# Instruction a:
Recast the records as a Markdown table with the columns Row and Line, starting at the line that contains "country: Micronesia, Federated States of" and ending at the last line of the records, with blank lines left out.

--- START OF Passage shown ---

# Tobey Maguire in the avengers



## logan_run (Nov 2, 2016)

I was wondering if it would of worked if they put Tobey Maguire in the avengers as spider man but have a younger actor I n the spider man movies;


----------



## Frost Giant (Nov 3, 2016)

I thought a good part of what made the Civil War Spiderman work was the likeable actor. He did a really good job and Marvel handled Spiderman very well. What I remember most about Toby is that he bawled a lot. I was glad Marvel didn't decide to make Spidey a blubbering weenie. The only good thing I remember about Toby's Spidey movies was Alfred Molina's excellent Dr. Octopus.





Quit whinin' ya baby!!


----------



## Vince W (Nov 3, 2016)

Ugh. I'm showing my age here. When you said Toby Maguire in The Avengers I assumed you meant:






I was about become very sarky there for a moment.


----------



## Frost Giant (Nov 4, 2016)

At least you referenced the TV show and not the terrible 1998 film.

--- END OF Passage shown ---
--- START OF Input rows ---

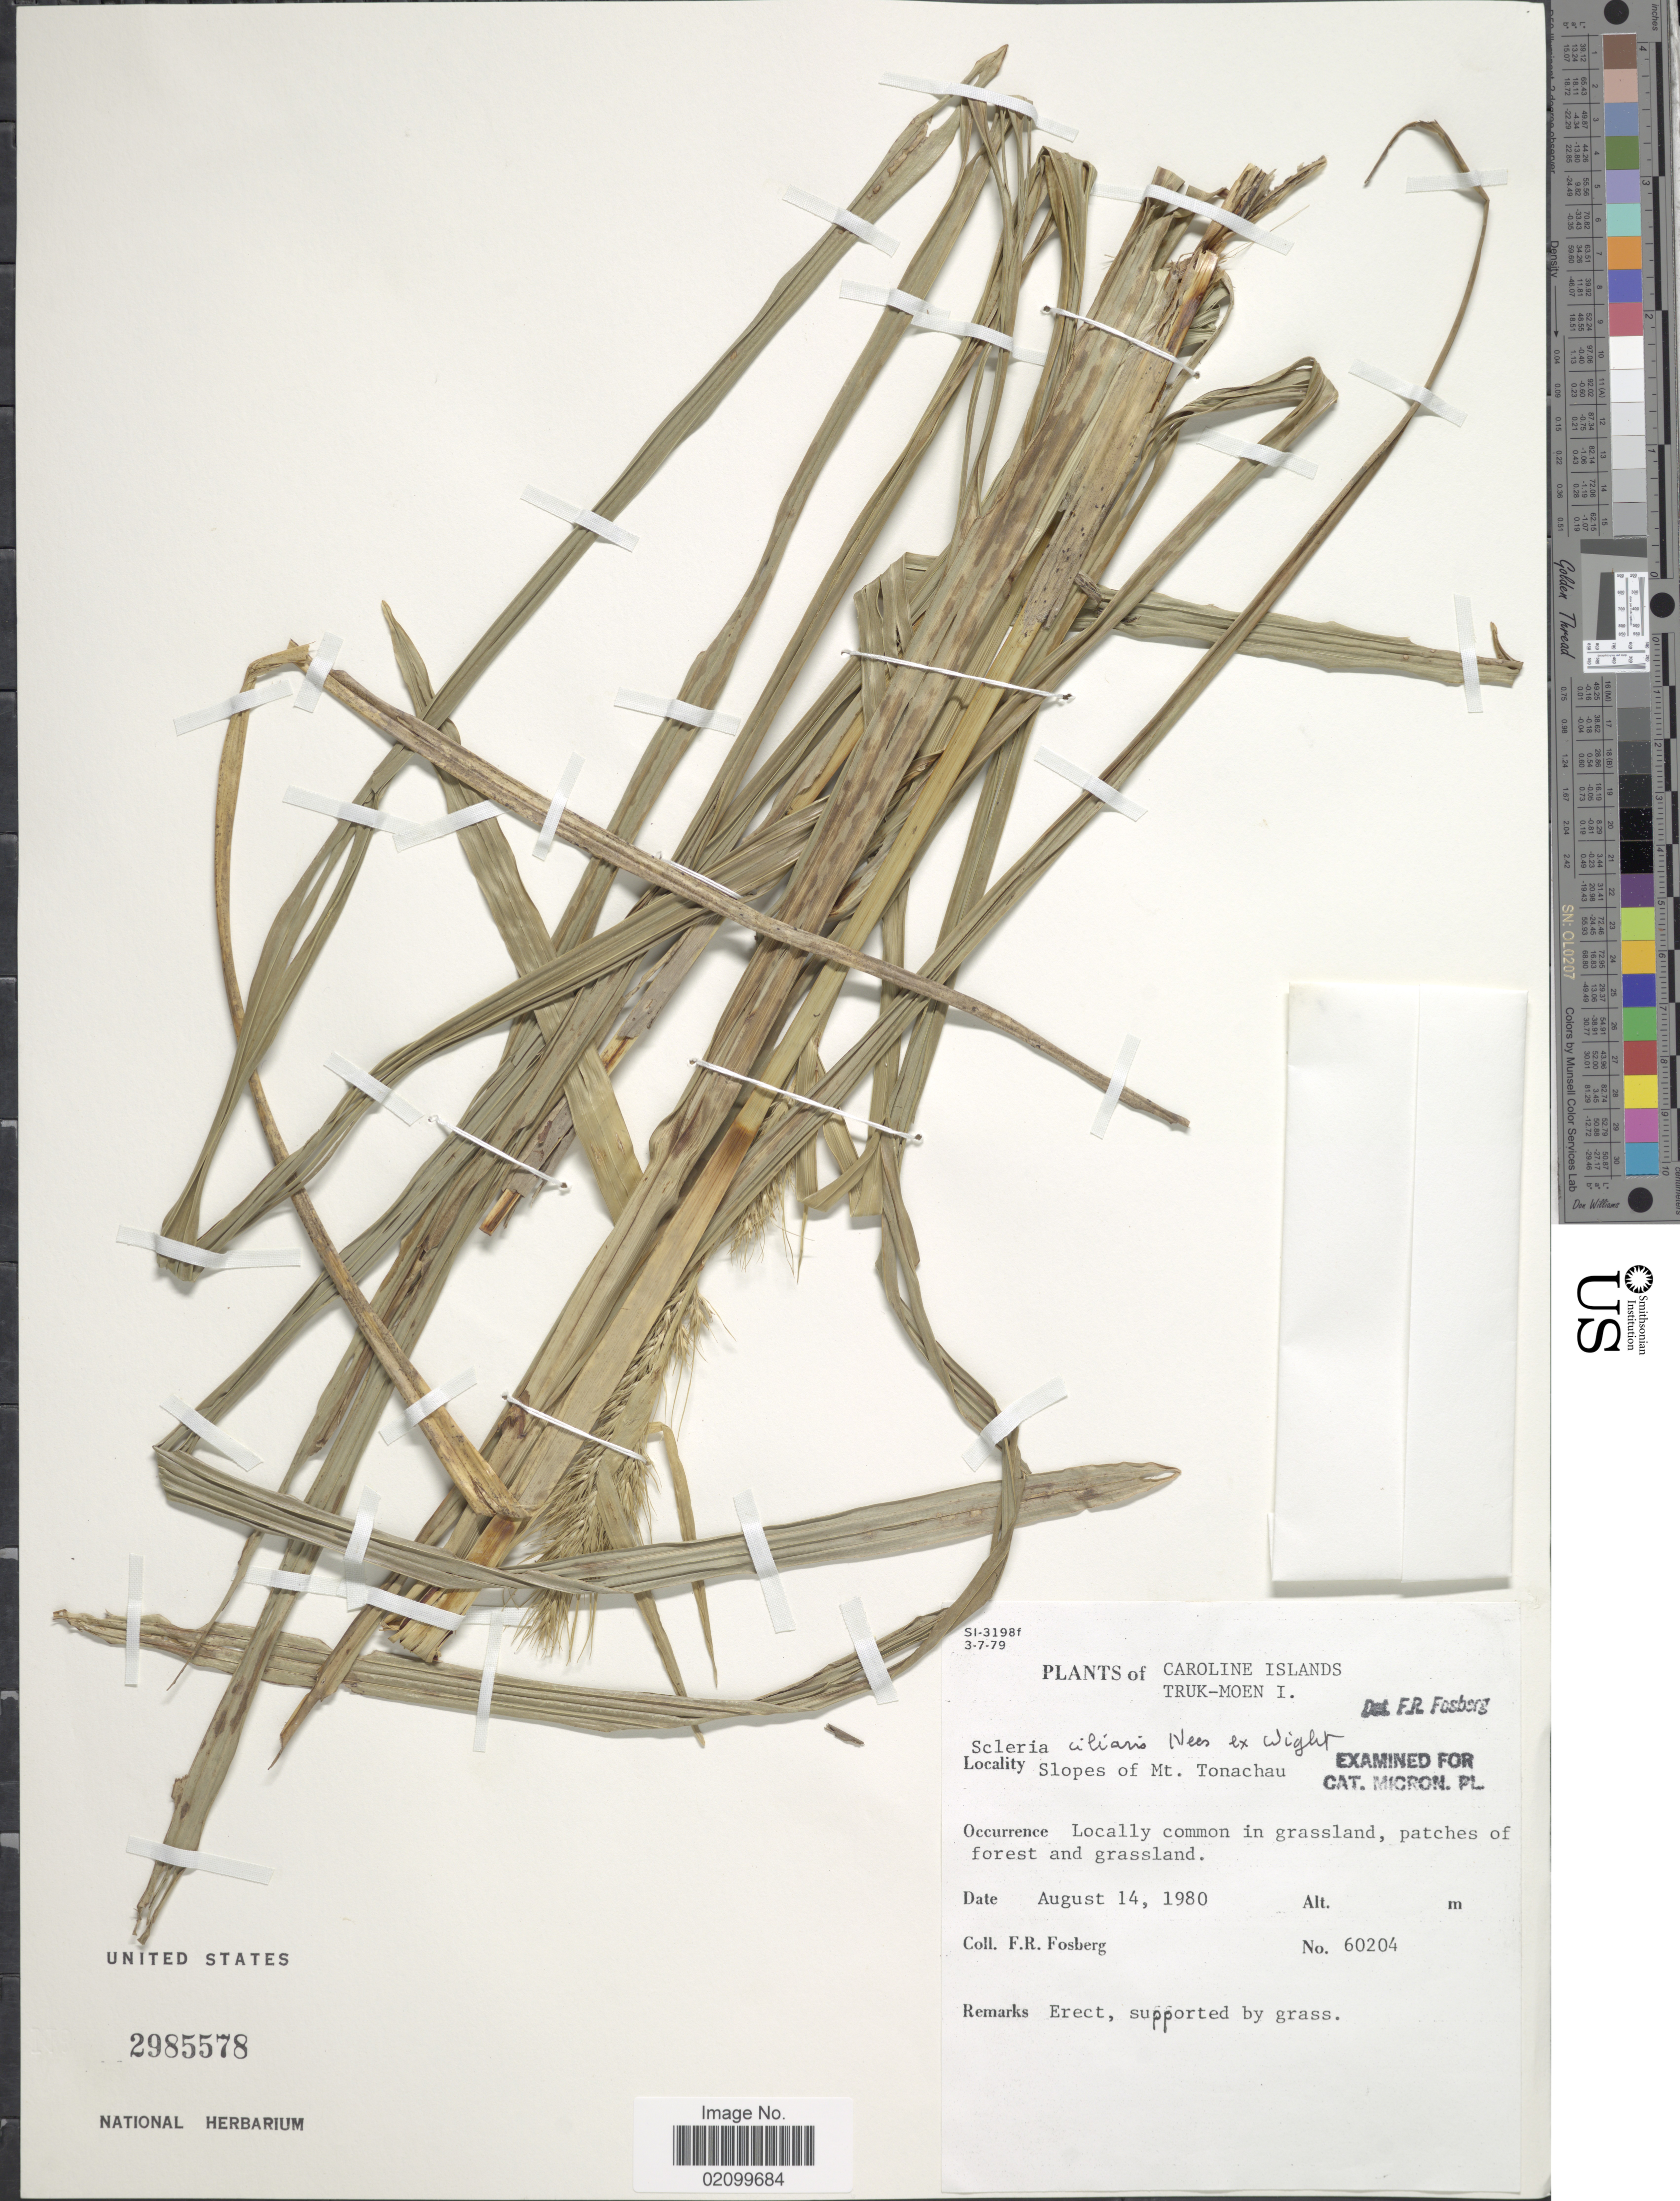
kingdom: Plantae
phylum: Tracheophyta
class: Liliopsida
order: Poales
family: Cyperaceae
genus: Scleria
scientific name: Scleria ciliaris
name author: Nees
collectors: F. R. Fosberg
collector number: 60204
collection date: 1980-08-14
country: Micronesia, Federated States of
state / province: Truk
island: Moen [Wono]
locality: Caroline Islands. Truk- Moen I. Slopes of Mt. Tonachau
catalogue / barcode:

--- END OF Input rows ---

# Instruction b:
Continue the forum thread about Tobey Maguire in the Avengers from where it stops.

# Exercise answer a:
| Row | Line |
|---|---|
| 1 | country: Micronesia, Federated States of |
| 2 | state / province: Truk |
| 3 | island: Moen [Wono] |
| 4 | locality: Caroline Islands. Truk- Moen I. Slopes of Mt. Tonachau |
| 5 | catalogue / barcode: |

# Exercise answer b:
----------



## Ajid (Nov 4, 2016)

Oh dear lord that film was an abomination.


----------



## Vince W (Nov 4, 2016)

Film. I recall no film.


----------



## logan_run (Nov 4, 2016)

what about Nicolaus Hammond  in the avengers then??


----------



## Ursa major (Nov 5, 2016)

Vince W said:


> I recall no film.


So far, I've managed never to see it, thank goodness. The TV show, by contrast, is on in the UK on weekdays at 20:00. (I think they've just started their (at least) fifth run through of the Peel and King seasons: Peel's first ever episode was, I believe, on earlier this evening.)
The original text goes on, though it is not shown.